As we grow up, this seems to flip flop. I noticed as the kids entered their teen years that they had a very hard time speaking the truth, especially to their friends.

“I said I’d play drums for an orchestra event, but I don’t want to, and now I don’t know how to get out of it,” Josiah said during his weekly phone call home from college.

“Why didn’t you say you didn’t want to?” I asked.

“I don’t know,” Josiah groaned.

It is hard, even for adults, to feel that they are disappointing people. We become better at the in love part but pretty bad at the speak truth part. Both are necessary.

“Do you like this skirt?” I asked Emery as I placed the hanger on my waist and took a few steps down the aisle of the store, modeling the skirt’s potential.

“Its horrible,” she said, and immediately looked guilty. “But,” she paused, thinking hard, “if you like it you should buy it. And I love you.”

We’re getting there.

Family Value #6

“The prefrontal cortex, the part of the brain that is in charge of long-term thinking, is not fully developed until the age of twenty-five,” Claudia said. Claudia was a new addition to our lives. She was inserted into our family’s circle of confidants shortly after I received a phone call from Officer Carlson pertaining to some shoplifting my child had decided to participate in. Claudia facilitated a program for teenagers who found themselves in trouble with the law. The juvenile was required to attend classes and perform elevendy-six hundred hours of service while the family of the trouble-maker attended different classes. We were learning so much. Claudia was explaining to a room full of parents, all in various stages of shock, why our precious children had made terrible decisions. She finished up her teaching with the statement, “We just want to teach these kids to think it through.”

Thus, think it through was added to our family values.

But, thinking it through is harder than it sounds. We often found ourselves in tedious conversations with our prefrontal cortex challenged youngsters begging them to consider the result of their intended action. It is surprisingly challenging to help a fourteen-year-old understand that using a Thursday to play video games instead complete homework will result in a bad grade on the project due on Friday.

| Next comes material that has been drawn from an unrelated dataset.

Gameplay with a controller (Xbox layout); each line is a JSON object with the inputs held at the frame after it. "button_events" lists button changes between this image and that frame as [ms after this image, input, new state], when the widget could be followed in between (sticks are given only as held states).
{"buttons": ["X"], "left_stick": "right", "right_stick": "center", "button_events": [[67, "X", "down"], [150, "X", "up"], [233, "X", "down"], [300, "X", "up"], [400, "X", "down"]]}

However, it became even harder to think it through as the kids got older. When Makenna discovered one of her best friends had been lying to her, she had to decide between confronting the friend, which she hated to do, or ending the friendship. Both options seemed bad.

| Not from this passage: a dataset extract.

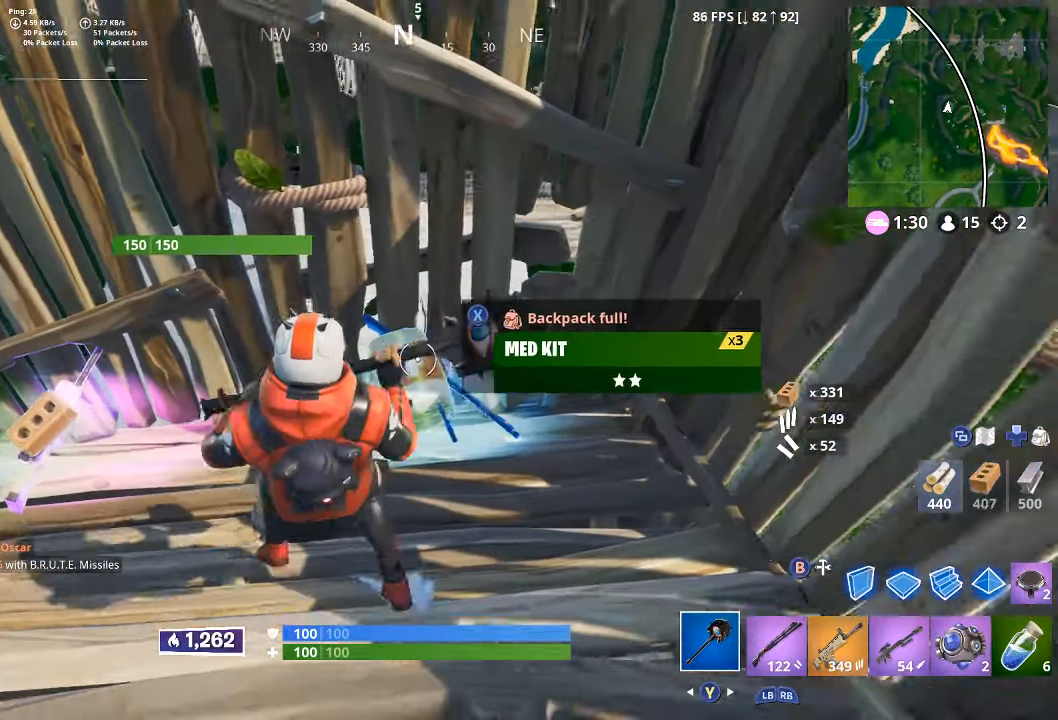
{"buttons": [], "left_stick": "down-left", "right_stick": "center", "button_events": [[367, "A", "down"], [433, "A", "up"]]}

Parents struggle with this as well. When Emery began having social problems at school, we looked at a lot of different schooling options and quickly became overwhelmed and paralyzed in indecision.

“What would you think about me asking Sarah out on a date,” Josiah asked me and Mike one evening. We asked some questions about Sarah’s personality, and Josiah tried as hard as any seventeen-year-old boy can to describe to us a person we had never met. At the end of the conversation, we assured Josiah that we trusted his judgement and gave him our stamp of approval. Just as the conversation came to a close, I told him, “I have a trick I use to think it through. I pretend my life is a movie josiah in blue corner and I am the main character. I imagine each situation through to its conclusion and see how it works out. At the end, would I wish the main character could to go back and make a different choice? If so, I choose differently from the start.”

“How did it go with Sarah?” I asked Josiah after school the next day.

“I decided not to ask her out,” he said. “I imagined my life as a movie, and, from what I know about Sarah, I thought that she would be very clingy and eventually start to depend on me to make her happy, and I would want to break up with her, but, since I know she has a really rough home life, I would feel really bad about it. Then I would be wishing that I had just stayed friends with her from the start, so that is what I chose to do.”

I’m pretty sure his prefrontal cortex grew two sizes that day.